Being an attractive woman in today’s society certainly has its’ pros and cons.
But i am not sure I have found it to be that much of an overall pro. Sure, it will get you free drinks at the bar, you will be asked to dance, receive compliments galore and asked out on dates fairly easily and often. But as I have become older and the more I have seen from the opposite sex I have to wonder, is this really a pro? Why again do we want all of this attention from men who rarely prove they have anything to bring to the table?
I had a girlfriend once who actually belonged to an online dating site called: Hot or Not? The premise was that you would upload various photos of yourself and subject yourself to a rating system from 1-10. Once you had so many ratings you were given a caption of HOT or NOT under your photo. It was then subject to change as people rated you subsequently. I was horrified when my friend mentioned this to me. She, on the other hand, was quite pleased because she had achieved the rating of “HOT” and was also using this venue to meet men. I tried to illuminate her on the perils of her situation from a self-esteem standpoint, which did not work. I then went for the angle of “men are dogs” and this was only feeding the frenzy, and that did not work.
So then I asked her: what is the point, really? Her answer was that it made her feel good when men thought she was hot. She needed to be built up in this area because she was insecure. Now I understand insecurity. I am a woman, after all. I am not always on top of my game, and I worry about my weight along with the best of them. But that is because of MY standards, not some sweeping standard determined by society, but about the ways in which I feel sexiest.

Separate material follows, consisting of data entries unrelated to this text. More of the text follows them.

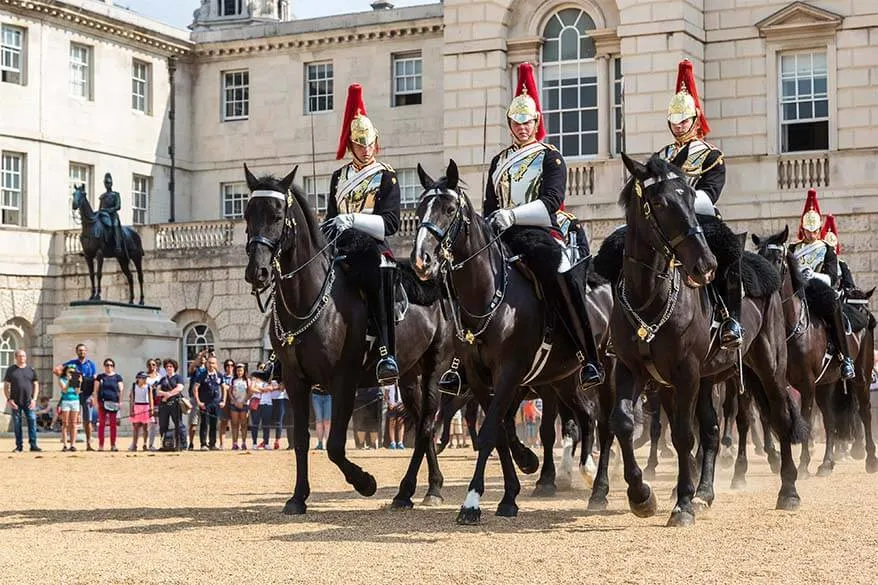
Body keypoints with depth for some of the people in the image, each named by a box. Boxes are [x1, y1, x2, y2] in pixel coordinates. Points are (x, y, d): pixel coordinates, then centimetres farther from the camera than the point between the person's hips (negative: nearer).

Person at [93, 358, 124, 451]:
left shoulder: (117, 377, 10)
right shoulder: (100, 377, 10)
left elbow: (121, 390, 8)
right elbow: (96, 390, 8)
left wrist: (120, 402, -2)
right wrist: (96, 402, -1)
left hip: (113, 403, 0)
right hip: (102, 402, 0)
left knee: (113, 424, 1)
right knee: (101, 423, -2)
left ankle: (113, 445, 6)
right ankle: (100, 445, 0)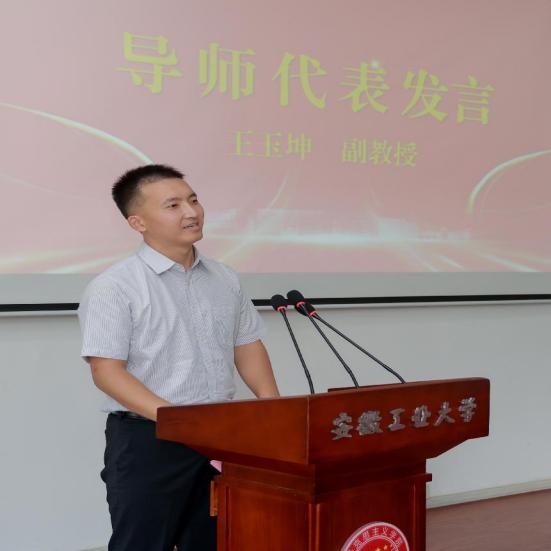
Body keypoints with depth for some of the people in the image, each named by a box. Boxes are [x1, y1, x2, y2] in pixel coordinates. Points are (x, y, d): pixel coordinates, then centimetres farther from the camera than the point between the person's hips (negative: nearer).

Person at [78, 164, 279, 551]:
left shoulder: (225, 280, 9)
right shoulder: (115, 287, -10)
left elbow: (247, 345, 17)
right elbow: (107, 371, -15)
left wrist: (272, 405, 0)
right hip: (147, 440, -6)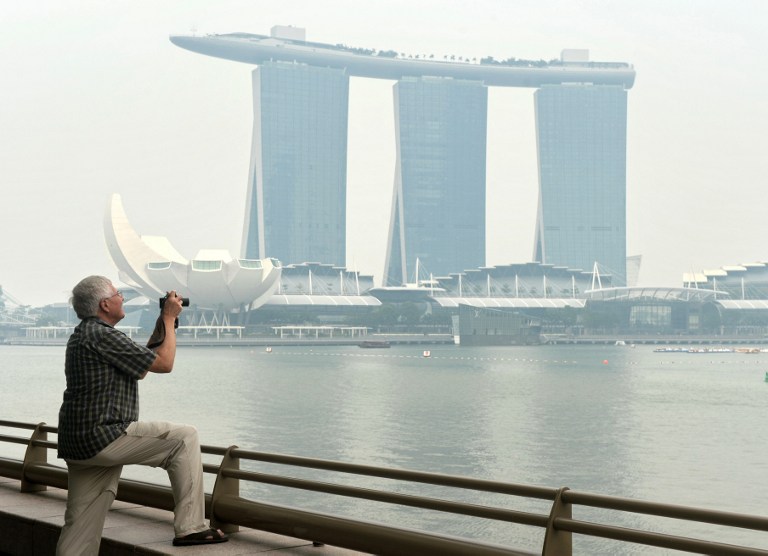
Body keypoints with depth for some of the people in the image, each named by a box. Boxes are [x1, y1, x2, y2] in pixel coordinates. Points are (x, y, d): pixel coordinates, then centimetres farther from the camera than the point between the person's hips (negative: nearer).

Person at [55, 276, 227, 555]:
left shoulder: (82, 335, 20)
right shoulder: (102, 335, -13)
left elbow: (139, 369, 28)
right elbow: (164, 363, -11)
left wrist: (160, 328, 24)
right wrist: (170, 319, 2)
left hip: (77, 444, 10)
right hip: (103, 437, -10)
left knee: (79, 528, 8)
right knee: (184, 437, -3)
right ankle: (189, 527, -6)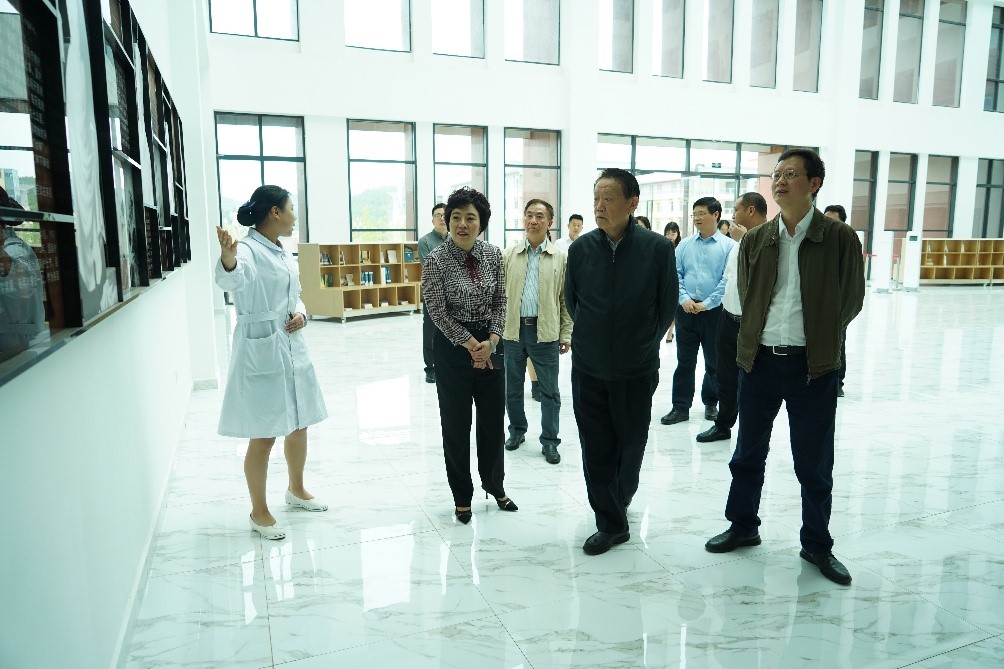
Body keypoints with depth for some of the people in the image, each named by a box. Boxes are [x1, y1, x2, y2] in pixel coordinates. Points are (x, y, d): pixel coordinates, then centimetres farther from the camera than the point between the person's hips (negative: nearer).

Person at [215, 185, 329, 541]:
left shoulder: (285, 253, 10)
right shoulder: (248, 249, -15)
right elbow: (232, 280, -37)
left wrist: (301, 314, -2)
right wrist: (227, 257, -58)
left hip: (292, 348, 8)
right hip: (260, 351, -8)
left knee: (299, 424, 19)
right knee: (263, 436, 2)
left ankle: (296, 489, 40)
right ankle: (259, 511, 20)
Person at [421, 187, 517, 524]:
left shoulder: (493, 255, 0)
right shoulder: (436, 260, -12)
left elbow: (500, 302, 4)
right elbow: (438, 312, -12)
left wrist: (491, 340, -8)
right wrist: (471, 344, -12)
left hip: (490, 344, 4)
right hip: (453, 347, -4)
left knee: (493, 418, 13)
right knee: (456, 423, 6)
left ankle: (495, 485, 34)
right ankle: (462, 497, 24)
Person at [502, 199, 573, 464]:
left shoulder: (561, 258, 1)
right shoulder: (508, 256, 4)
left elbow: (567, 299, 2)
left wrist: (566, 334, -2)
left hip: (546, 332, -2)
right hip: (512, 330, 2)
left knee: (549, 391, 5)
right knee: (513, 387, 15)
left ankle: (549, 441, 18)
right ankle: (517, 430, 34)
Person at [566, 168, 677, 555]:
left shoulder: (658, 248, -9)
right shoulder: (581, 248, -3)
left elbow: (667, 306, 1)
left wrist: (644, 343, 7)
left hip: (636, 370, -1)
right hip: (588, 368, 2)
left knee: (630, 447, 14)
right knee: (595, 450, 6)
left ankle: (618, 504, 40)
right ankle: (611, 523, 21)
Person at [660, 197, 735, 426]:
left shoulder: (728, 246, -3)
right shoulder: (684, 245, 7)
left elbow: (728, 279, -9)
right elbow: (676, 274, 4)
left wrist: (707, 304, -14)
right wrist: (685, 299, -10)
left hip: (714, 311, -2)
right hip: (686, 310, 2)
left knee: (714, 361, 11)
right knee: (684, 361, 6)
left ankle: (711, 403, 27)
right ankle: (681, 407, 12)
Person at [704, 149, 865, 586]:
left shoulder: (840, 238, -5)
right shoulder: (755, 241, 4)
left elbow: (851, 300, 1)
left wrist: (816, 338, 4)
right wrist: (760, 337, 6)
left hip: (814, 365, -3)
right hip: (758, 361, 3)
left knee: (814, 463, 8)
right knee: (748, 453, 14)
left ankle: (817, 544, 28)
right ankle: (743, 527, 33)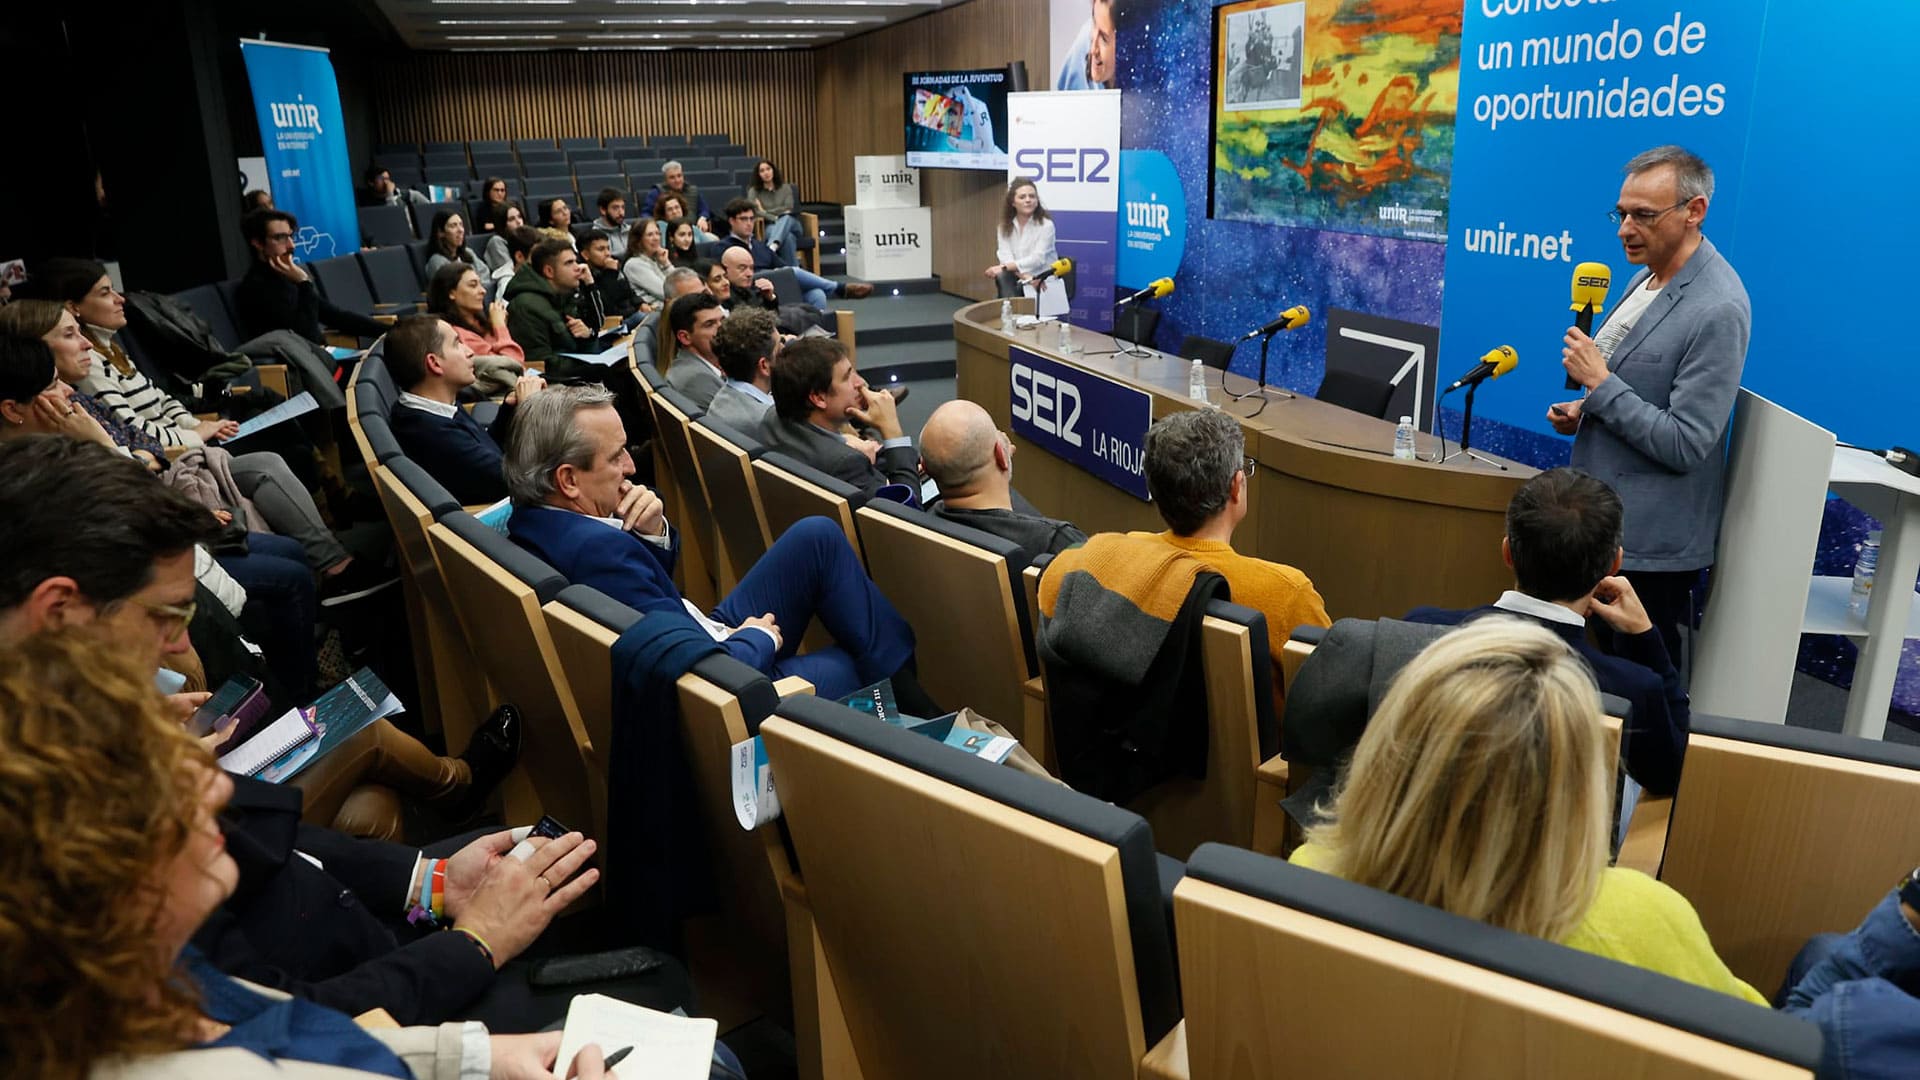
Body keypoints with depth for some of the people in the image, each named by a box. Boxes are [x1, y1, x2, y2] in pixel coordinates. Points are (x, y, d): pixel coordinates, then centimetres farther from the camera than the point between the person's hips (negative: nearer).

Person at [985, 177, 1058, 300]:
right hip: (1019, 278, 3)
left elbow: (1037, 259, -17)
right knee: (1002, 277, -30)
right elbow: (1005, 257, -8)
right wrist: (1025, 276, -27)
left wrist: (1003, 267, -26)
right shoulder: (1005, 226, 4)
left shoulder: (1046, 225, -7)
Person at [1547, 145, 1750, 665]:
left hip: (1650, 543, -9)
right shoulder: (1648, 276, 8)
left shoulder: (1718, 311, -21)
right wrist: (1586, 410, 4)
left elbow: (1684, 446, -22)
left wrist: (1599, 382, -20)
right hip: (1606, 524, 9)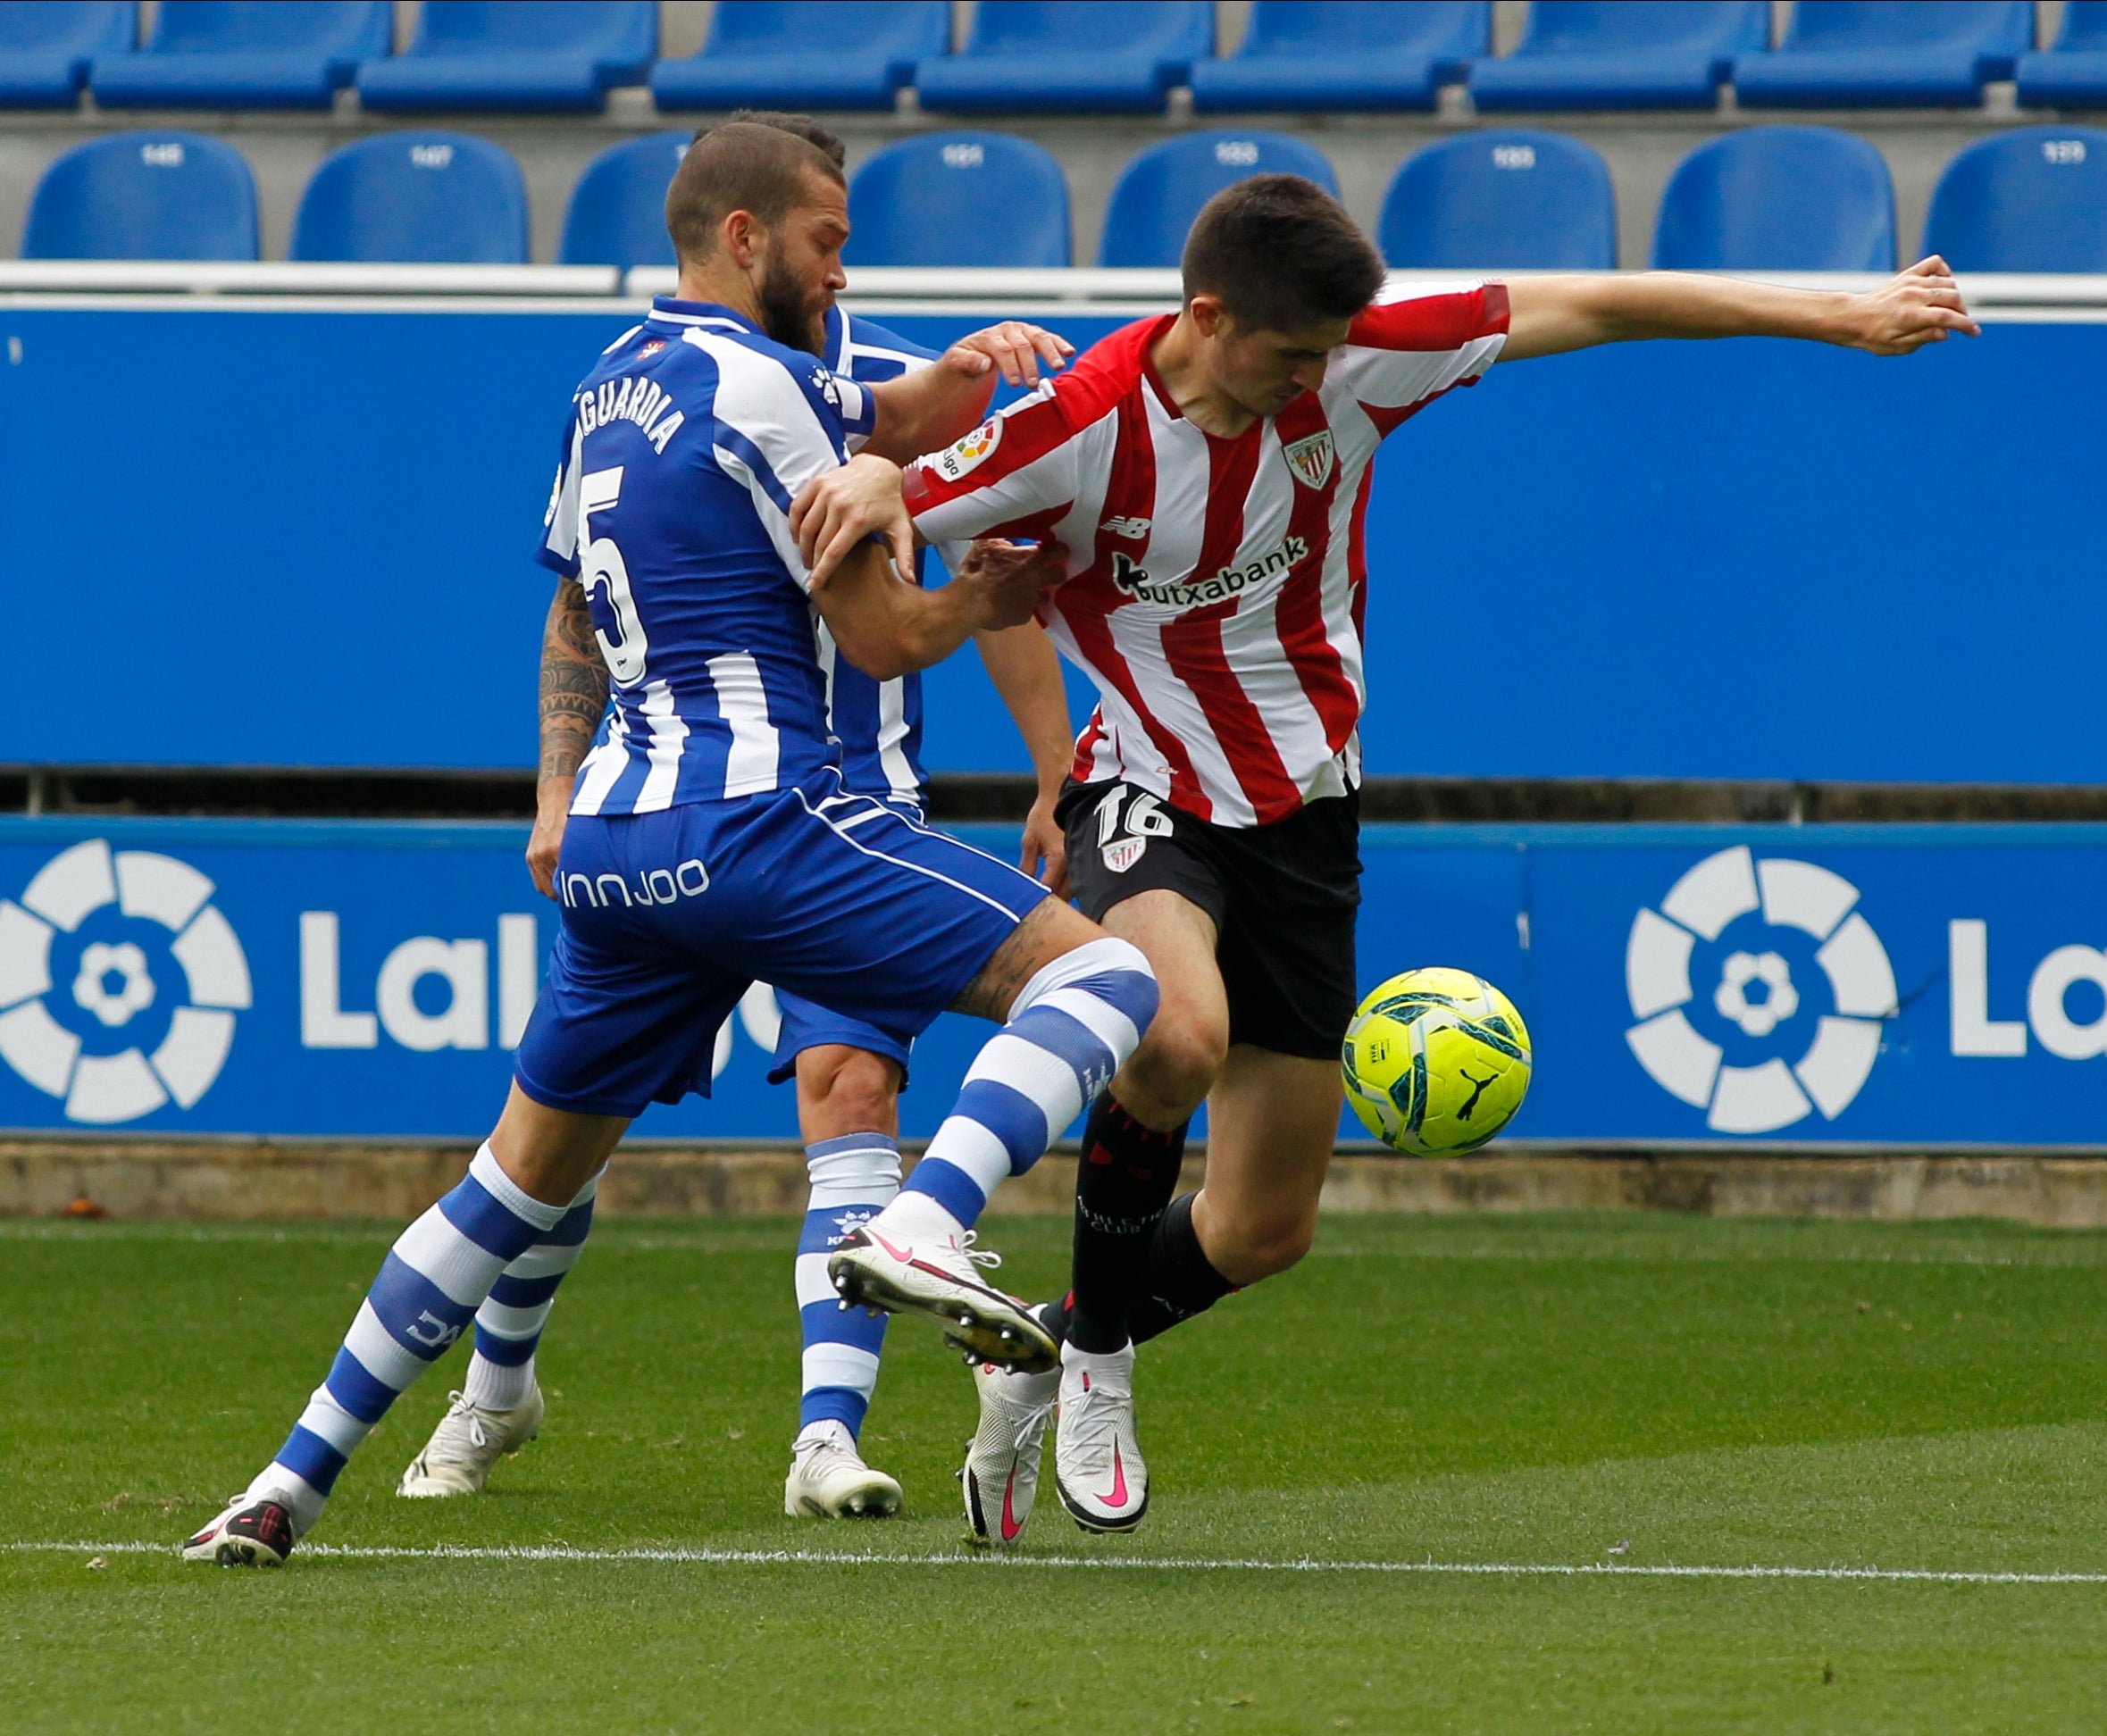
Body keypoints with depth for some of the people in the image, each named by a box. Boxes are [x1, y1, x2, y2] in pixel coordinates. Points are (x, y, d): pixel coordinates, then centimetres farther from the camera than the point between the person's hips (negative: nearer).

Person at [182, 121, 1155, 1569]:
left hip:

It is safe to say that overall (thankfully), I just cannot be bothered with worrying if other people find me attractive. They either will or they won’t. I am either HOT or NOT. One thing I need like a hole in the head is to subject myself to a rating system by men who have no clue who I am.
I knew a guy once who tried to “rate me” in spite of me telling him; thanks but no thanks, I really don’t want to know what you think. He proceeded to give me a 9. So once it was out there, (against my wishes) I decided to put him in his place once and for all. I told him it was ridiculous to give me a 9 because I was nowhere near perfect. I further reiterated that I really had no desire to be “perfect” in his eyes, I just wanted to be me…after all, I like me, and the only rating that ultimately matters is the one I give myself.
His response? “Well, what number would you give me?” Uh…I think he has missed the point. Right over his head in fact. But he pressed for a rating, so I relented.
My first inclination was to rate him based on personality alone which would have been about a 3. But I decided that brutal honesty is not always the best policy and he was fairly good-looking so I generously gave him a 6, which funnily enough seemed to pacify him.
I guess I somehow instinctively knew the poor dude was just searching for an ego boost and for whatever reason at that particular time in his life, he wanted it from a woman he found attractive.